Sumo Robot League is a non-profit robotics curriculum and sports league operated by HACK Augusta. Students design and build robots to compete in fully autonomous sumo wrestling. Each match motivates kids to learn and understand the principles of S.T.E.M. (Science, Technology, Engineering and Math), preparing them for the future by fostering an interest in these critical disciplines and an understanding of how they are practiced.
Competition & Curriculum
Sumo Robot League is a scalable STEM education platform that offers an affordable competitive robotics curriculum for middle and high school students. Our program provides multiple hands on lessons that give students the opportunity to build electrical circuits, design and 3D print adaptive components, and code sensor-based autonomous response algorithms using the actual C++ programming language. In additiona, our kits are expandable to include exercises in mobile app development, machine learning, and the internet of things.

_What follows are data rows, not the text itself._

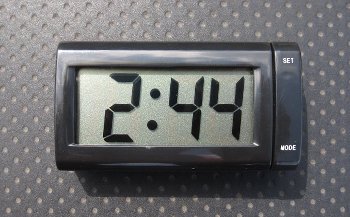
Identify the location of screen. This screenshot has height=217, width=350. (227, 80).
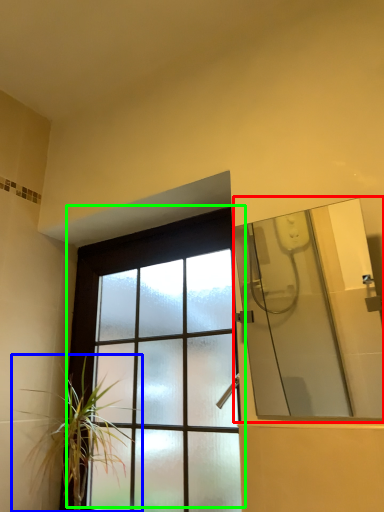
Question: Based on their relative distances, which object is nearer to mirror (highlighted by a red box)? Choose from houseplant (highlighted by a blue box) and window (highlighted by a green box).

Choices:
 (A) houseplant
 (B) window

Answer: (B)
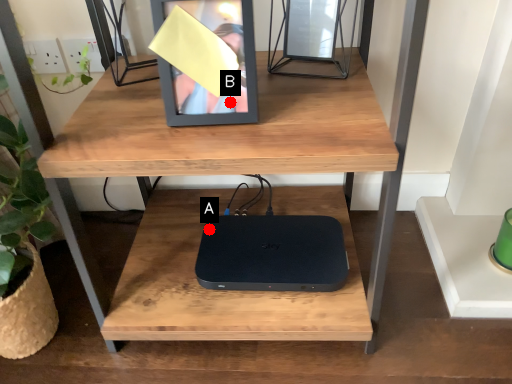
Question: Two points are circled on the image, labeled by A and B beside each circle. Among these points, which one is nearest to the camera?

Choices:
 (A) A is closer
 (B) B is closer

Answer: (B)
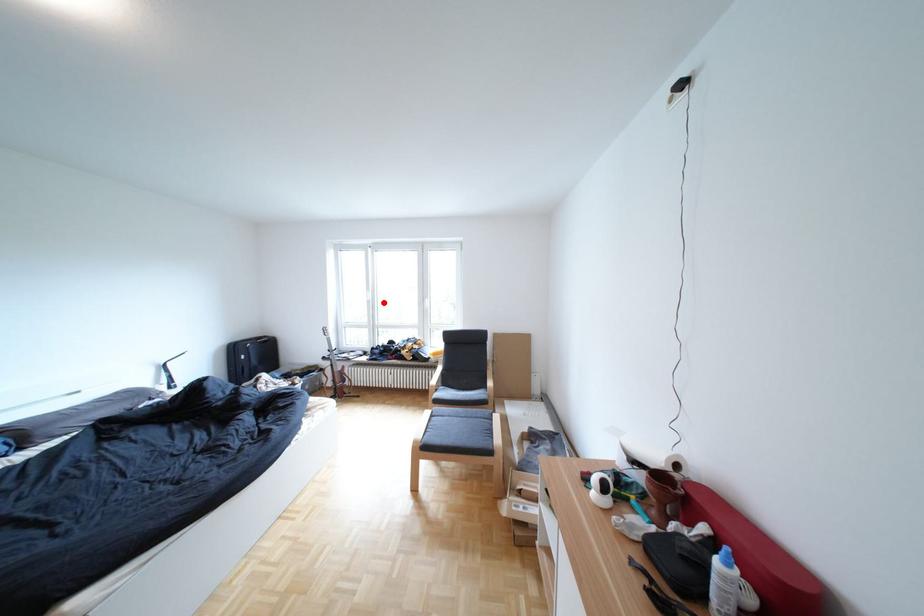
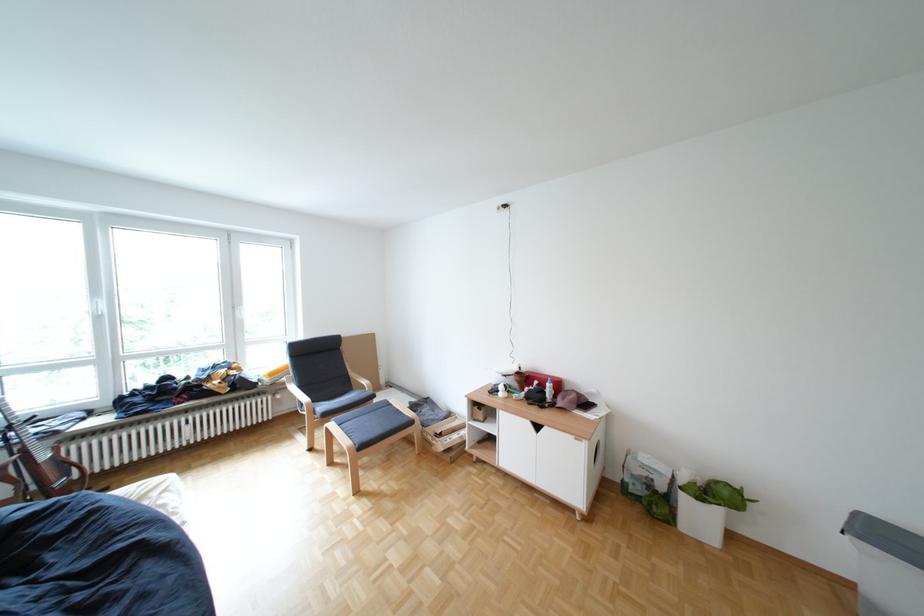
Locate, in the second image, the point that corresponds to the highlighted location in the first image.

(114, 318)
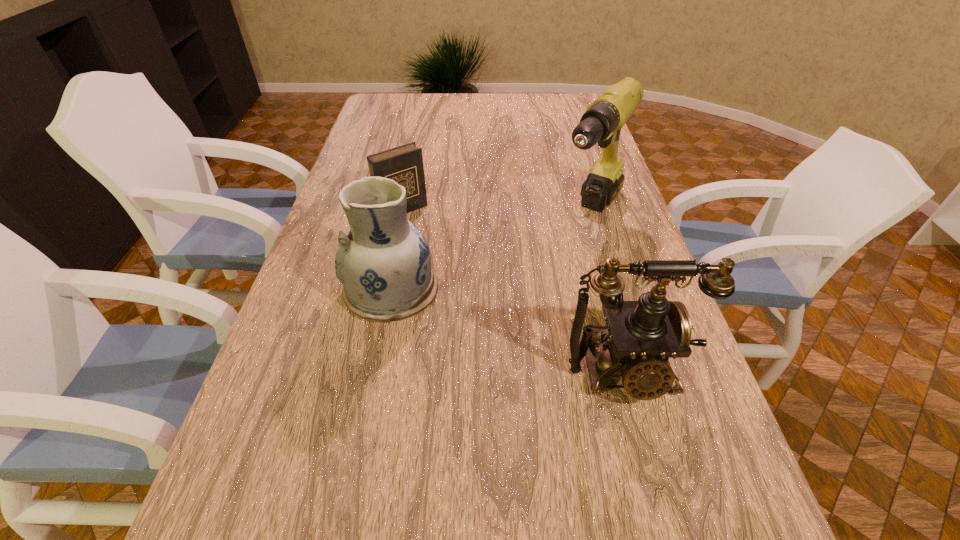
I want to click on vacant space located 0.300m on the front cover of the shortest object, so click(469, 279).

Locate an element on the screen. Image resolution: width=960 pixels, height=540 pixels. vacant space situated on the front cover of the shortest object is located at coordinates (444, 251).

The image size is (960, 540). I want to click on pottery that is positioned at the left edge, so click(383, 261).

Find the location of a particular element. The width and height of the screenshot is (960, 540). diary located at the left edge is located at coordinates (404, 164).

Identify the location of telephone that is at the right edge. The width and height of the screenshot is (960, 540). (642, 335).

The width and height of the screenshot is (960, 540). Find the location of `drill at the right edge`. drill at the right edge is located at coordinates (602, 122).

In the image, there is a desktop. At what (x,y) coordinates should I click in order to perform the action: click on vacant space at the far edge. Please return your answer as a coordinate pair (x, y). The image size is (960, 540). Looking at the image, I should click on (489, 104).

Image resolution: width=960 pixels, height=540 pixels. In the image, there is a desktop. In order to click on vacant space at the near edge in this screenshot , I will do `click(616, 474)`.

This screenshot has width=960, height=540. Identify the location of vacant space at the left edge of the desktop. (362, 167).

Identify the location of free space at the right edge of the desktop. This screenshot has width=960, height=540. (638, 242).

The League has a Fall and Spring season coordinated with local school system schedules. Regional competitions are held at the end of each season in local communities. The championship tournament is held in Augusta, Georgia at the Greater Augusta Innovation Academy located in an 18,000 sq. foot historic schoolhouse built in 1802. HACK Augusta is the non-profit that manages Sumo Robot League as well as theClubhou.se, a makerspace and startup incubator. This short video done by one of our students gives a glimpse into the scope of our program and what kids can do.

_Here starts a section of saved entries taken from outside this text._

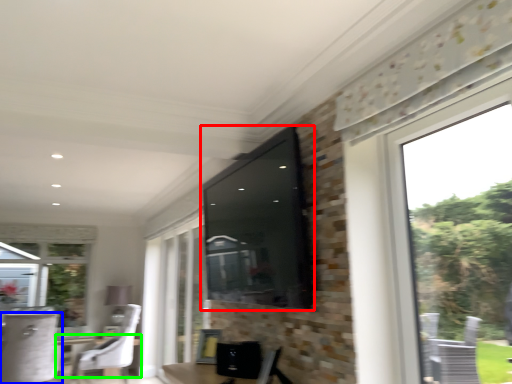
Question: Estimate the real-world distances between objects in this image. Which object is farther from window screen (highlighted by a red box), chair (highlighted by a blue box) or round table (highlighted by a green box)?

Choices:
 (A) chair
 (B) round table

Answer: (B)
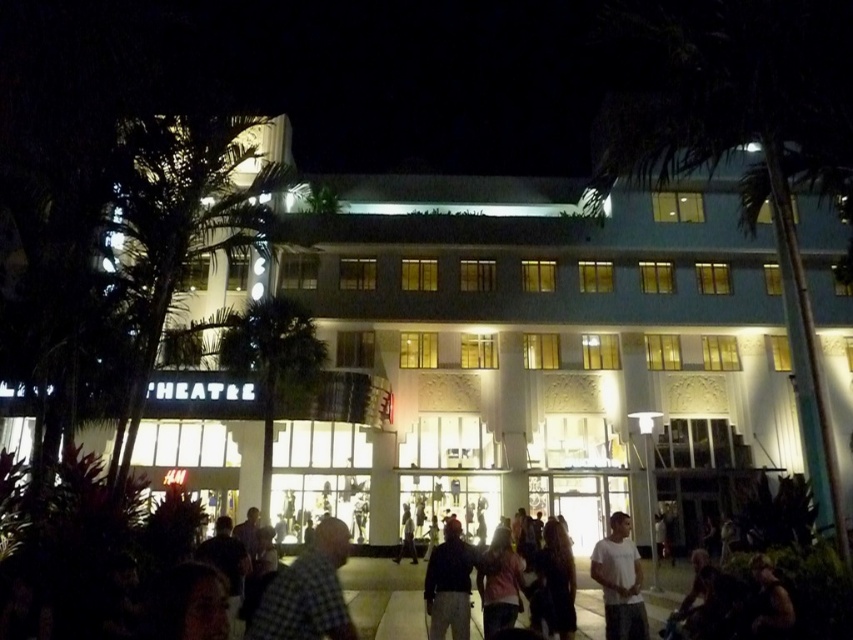
You are a photographer trying to capture a clear photo of both the dark clothing at center and the white cotton shirt at center. Since you want both subjects to be fully visible, which clothing item should you focus on first to ensure it isn t cropped out of the frame?

The dark clothing at center is taller than the white cotton shirt at center, so you should focus on capturing the dark clothing at center first to ensure its full height is visible in the photo.

You are standing at the entrance of the THEATRE building and want to find the green leafy palm tree at center. According to the coordinates provided, where should you look relative to the entrance?

The green leafy palm tree at center is located at coordinates point (273, 362), which means it is positioned to the right and slightly above the entrance.

Based on the photo, you are a photographer standing in front of the theatre. You want to take a photo of the green leafy palm tree at center and the checkered fabric shirt at center. Which object should you adjust your camera to focus on first if you want to capture both in the same frame without moving the camera?

The green leafy palm tree at center is to the left of the checkered fabric shirt at center. Since the palm tree is positioned to the left, you should focus on it first to ensure it is in the frame before capturing the shirt on the right side.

Sumo Robot League is hands on, creative, outside-the-box, and self directed. We offer training, online resource libraries, and weekly virtual support for teachers and volunteers. Though our kits include all parts necessary for building a robot, we also include access to CAD and STL files so kids can design and 3D print their own custom robots. By merging sports, design, engineering, and programming fundamentals, Sumo Robot League helps kids find what motivates each of them to learn coding and STEM (Science, Technology, Engineering, Arts and Math).
1. Teach students about robots and programming.
2. To give marginalized students the same recognition for efforts in technology as that given to students in athletics.
3. Provide tools, educational opportunities for science and math teachers to incorporate this curriculum into their STEM standards and Career Pathway standards.